How the future of magazines may work online

The recent postal strike made some magazine publishers sit up and consider their regular subscribers.

How to make sure that those who pay extra to receive the magazine don’t miss out because of striking postmen? The answer seemed simple – send them a lovely online edition of the magazine to look at.

The likes of Red magazine and The Word both offered sparkly and attractive digital editions, which were easy to turn and simple to zoom in and out of.

And it’s not just a flash in the pan. Tindle Newspapers have announced that they’re rolling out digital editions of their online publications, after a successful trial on a small number.

In fact, The Word is continuing to offer a digital edition to magazine subscribers, as another add-on.
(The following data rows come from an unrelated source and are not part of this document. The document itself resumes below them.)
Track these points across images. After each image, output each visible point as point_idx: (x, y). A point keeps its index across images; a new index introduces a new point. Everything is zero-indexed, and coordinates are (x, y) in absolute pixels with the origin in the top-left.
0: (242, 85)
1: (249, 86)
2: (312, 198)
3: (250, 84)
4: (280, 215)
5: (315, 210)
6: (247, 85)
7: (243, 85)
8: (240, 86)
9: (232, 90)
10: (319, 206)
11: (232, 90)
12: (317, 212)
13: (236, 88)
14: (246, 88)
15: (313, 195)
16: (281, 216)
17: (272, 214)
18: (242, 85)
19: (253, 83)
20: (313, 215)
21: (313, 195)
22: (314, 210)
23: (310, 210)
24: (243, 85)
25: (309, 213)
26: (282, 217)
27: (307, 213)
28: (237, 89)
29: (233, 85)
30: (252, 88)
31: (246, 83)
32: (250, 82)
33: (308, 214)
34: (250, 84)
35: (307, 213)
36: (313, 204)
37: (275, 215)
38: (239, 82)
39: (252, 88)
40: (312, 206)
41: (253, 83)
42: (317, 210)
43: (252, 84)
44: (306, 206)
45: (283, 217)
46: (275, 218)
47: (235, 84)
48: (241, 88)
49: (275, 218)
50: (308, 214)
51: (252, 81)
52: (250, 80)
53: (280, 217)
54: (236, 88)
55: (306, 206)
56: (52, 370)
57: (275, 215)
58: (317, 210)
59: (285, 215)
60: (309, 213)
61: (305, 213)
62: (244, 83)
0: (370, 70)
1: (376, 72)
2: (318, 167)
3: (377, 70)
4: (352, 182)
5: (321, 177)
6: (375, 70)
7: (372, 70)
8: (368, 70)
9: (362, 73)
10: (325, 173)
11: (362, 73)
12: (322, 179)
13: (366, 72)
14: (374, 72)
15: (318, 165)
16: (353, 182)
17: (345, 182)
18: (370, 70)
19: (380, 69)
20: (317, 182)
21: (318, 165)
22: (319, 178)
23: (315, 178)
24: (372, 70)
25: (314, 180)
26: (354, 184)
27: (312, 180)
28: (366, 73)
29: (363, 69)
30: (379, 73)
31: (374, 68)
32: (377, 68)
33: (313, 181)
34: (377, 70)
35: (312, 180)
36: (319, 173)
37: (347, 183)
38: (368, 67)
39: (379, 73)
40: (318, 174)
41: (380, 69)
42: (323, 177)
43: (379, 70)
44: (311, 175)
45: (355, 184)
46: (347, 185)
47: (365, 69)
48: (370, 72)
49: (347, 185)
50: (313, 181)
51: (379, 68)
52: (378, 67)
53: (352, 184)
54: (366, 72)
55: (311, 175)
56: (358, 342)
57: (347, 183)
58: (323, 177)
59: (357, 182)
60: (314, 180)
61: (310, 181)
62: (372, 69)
But these digital editions are surely a way of cashing in on the appeal of magazines. Sure, they don’t have the same cachet as holding the magazine in the hand, but I can imagine people stumping up cash to buy a digital edition, which automatically means that companies can reduce their costs.

I can’t claim to be an expert in the economics of printing, but a reduction in print run, paper, etc would inevitably help cash-straped publishers. By gaining some sort of revenue from a digital edition (for the fraction of the price of a printed edition) must be something to look at.

After all, when magazines start to get into trouble, one of the first things that goes is paper quality, print run and number of pages.

It may take a while for it to be worthwhile, but I can’t believe that there aren’t a number of publishers who haven’t thought about it and aren’t already heading in that direction.